James Whittaker was a former Google employee who recently quit. He is a technology executive that worked towards making the Internet a better place for both users and developers alike. After his departure from the renown Internet giant, many were wondering why he had left. Well, here’s his story.
James was very involved and passionate about Google. He spoke at several of the conferences held by Google, helped with the testing blog, and worked on promoting Google everywhere he went. It was a shock to James as well as everyone else when he finally stopped.
So what’s the main reason? He lost passion for a company once driven towards technology, innovation, and a commitment to employees – that same company he was so fond of in the beginning turned into an ad company with their focus only on money.
Yes, Google has always pulled a significant amount of their revenue from their ads, but it used to be more akin to the older TV shows: a commercial once in a blue moon on a good quality show. Now Google has become more like regular TV shows which means you can’t go three minutes without getting some ad or commercial thrown in your face.
When Eric Schmidt was in charge Google’s ad revenue merely served to allow the innovative minds at Google the time and energy to think of new innovations. The employees also had great rewards and bonuses to motivate them and encourage constant forward thinking. App Engine, Google Labs, and others were places for more innovations and where future services and products were thought of. During that time, James Whittaker and the other employees felt a sense of relief knowing that Google was putting innovation first and using ads merely as a way to help keep things running smoothly.
Unfortunately it all changed thanks to Google attempting to compete with Facebook.
Due to the first failed attempts at social sites by Google, Facebook was able to gain a huge lead in advertising prowess and this threatened Google’s high status as the pinnacle of advertising on the web. The problem was that, despite Google being able to reach more people than Facebook, Facebook still was able to better advertise due to the in depth knowledge the user information provided them. And in comes the birth of Google+.

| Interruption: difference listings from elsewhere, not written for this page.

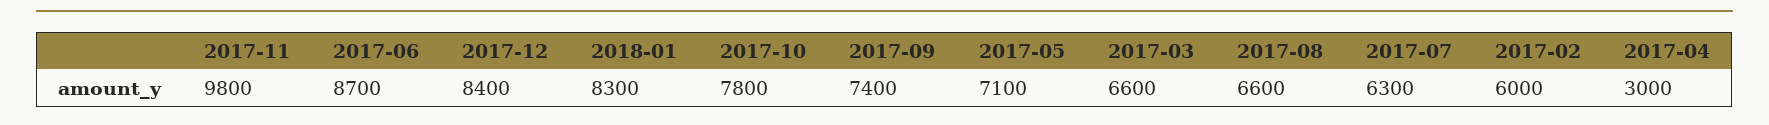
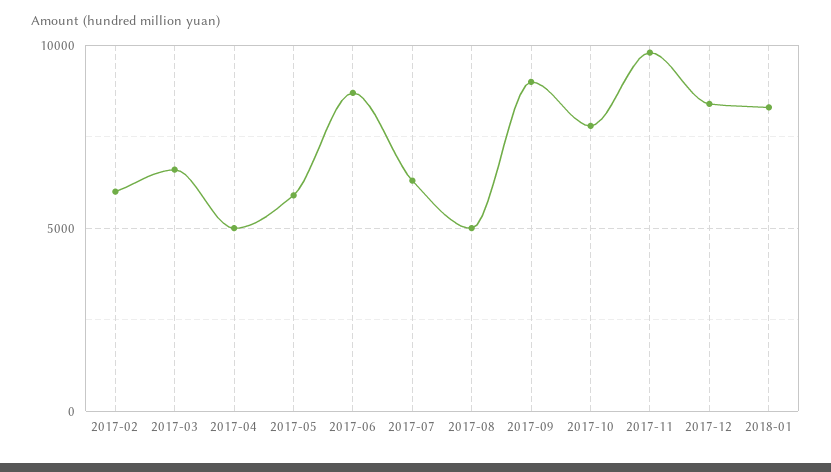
2017-09: 7400 -> 9000
2017-05: 7100 -> 6000
2017-08: 6600 -> 5000
2017-04: 3000 -> 5000

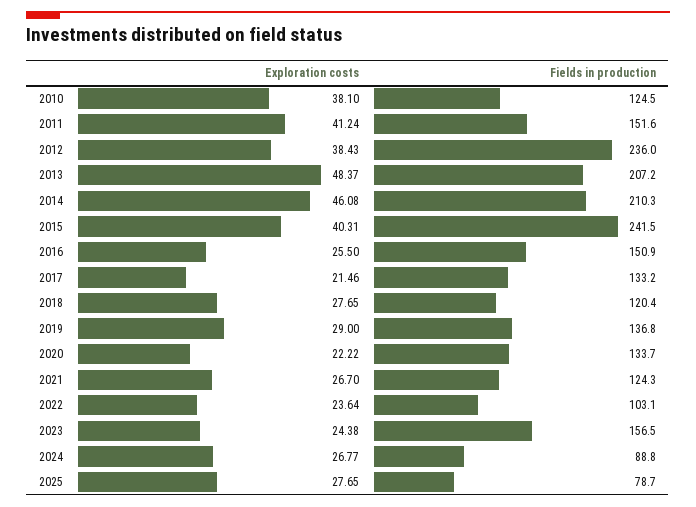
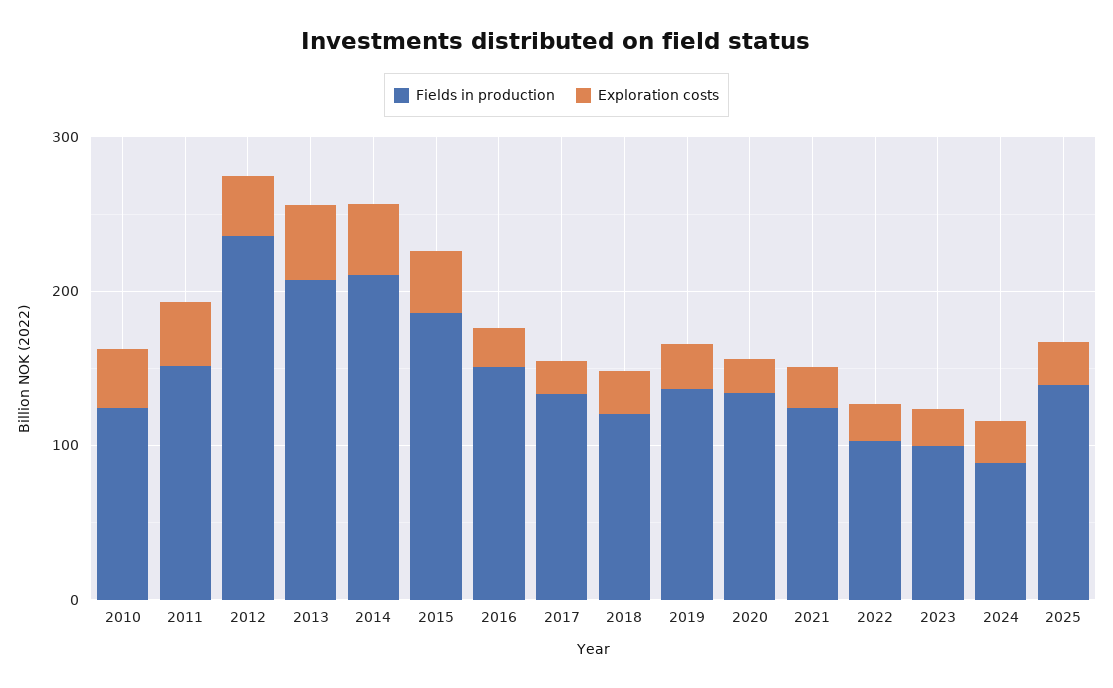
Fields in production, 2015: 241.5 -> 180
Fields in production, 2023: 156.5 -> 100
Fields in production, 2025: 78.7 -> 140

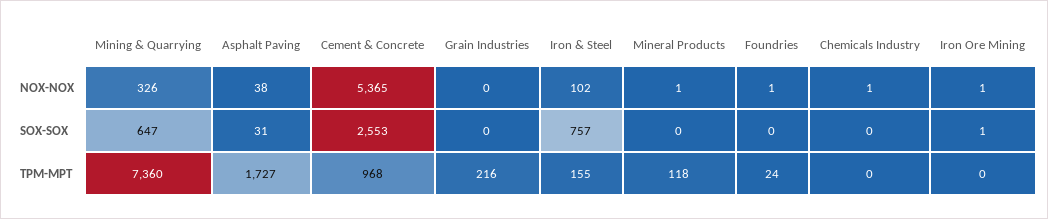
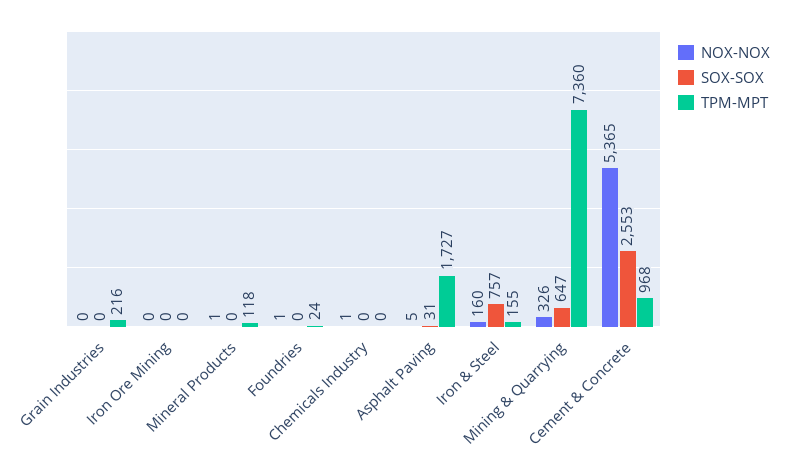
NOX-NOX, Asphalt Paving: 38 -> 5
NOX-NOX, Iron & Steel: 102 -> 160
NOX-NOX, Iron Ore Mining: 1 -> 0
SOX-SOX, Iron Ore Mining: 1 -> 0

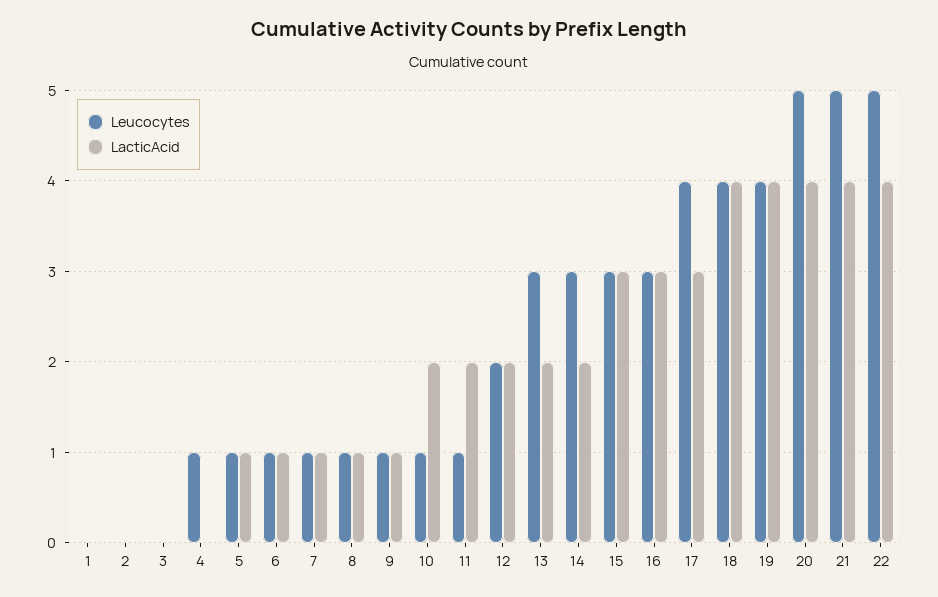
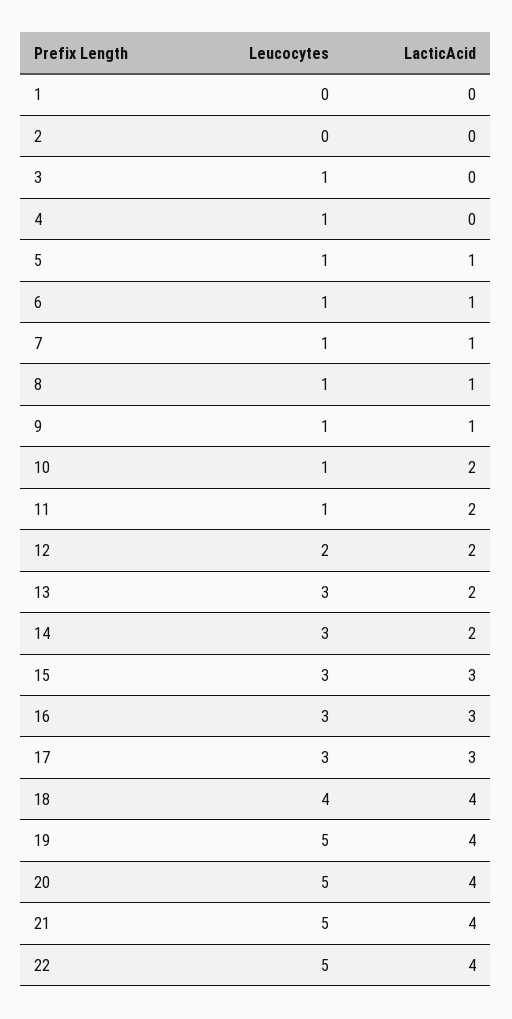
Leucocytes, 3: 0 -> 1
Leucocytes, 17: 4 -> 3
Leucocytes, 19: 4 -> 5

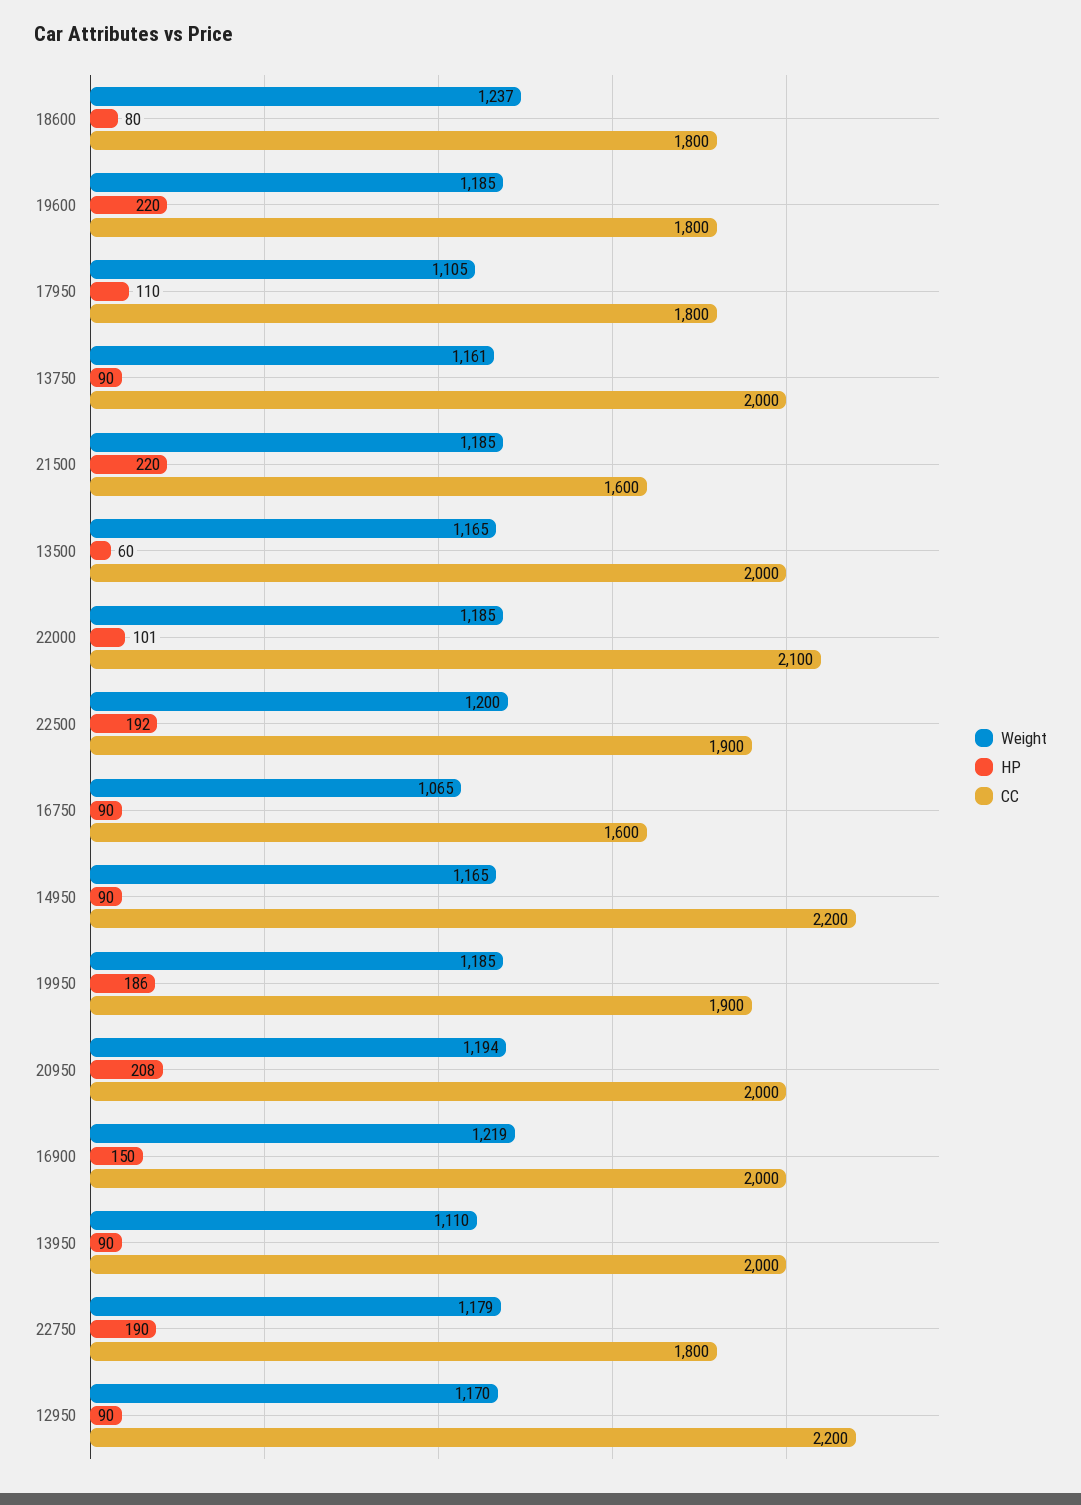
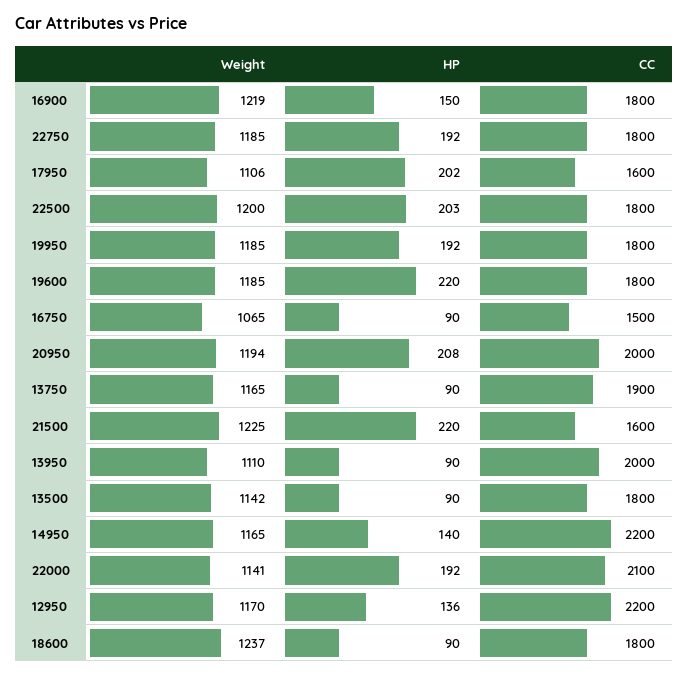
HP, 18600: 80 -> 90
Weight, 17950: 1105 -> 1106
HP, 17950: 110 -> 202
CC, 17950: 1800 -> 1600
Weight, 13750: 1161 -> 1165
CC, 13750: 2000 -> 1900
Weight, 21500: 1185 -> 1225
Weight, 13500: 1165 -> 1142
HP, 13500: 60 -> 90
CC, 13500: 2000 -> 1800
Weight, 22000: 1185 -> 1141
HP, 22000: 101 -> 192
HP, 22500: 192 -> 203
CC, 22500: 1900 -> 1800
CC, 16750: 1600 -> 1500
HP, 14950: 90 -> 140
HP, 19950: 186 -> 192
CC, 19950: 1900 -> 1800
CC, 16900: 2000 -> 1800
Weight, 22750: 1179 -> 1185
HP, 22750: 190 -> 192
HP, 12950: 90 -> 136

Larry Page went in control and things became more driven towards ads, more driven towards making money and pushing “would be/could be innovations” out of the way so that “real progress” could be made. As such Google Labs was closed, and App fees were increased. Additionally Google+ was put on center stage and all efforts were concentrated on it.
Unfortunately Google+ never became the successful replacement for Facebook and the masses never wavered in their loyalty to Facebook.
The shift in focus from Google is what crushed James Whittaker’s passion for Google and after months of attempting to regain his passion and struggling to make it work as his once beloved workplace, he couldn’t take it anymore.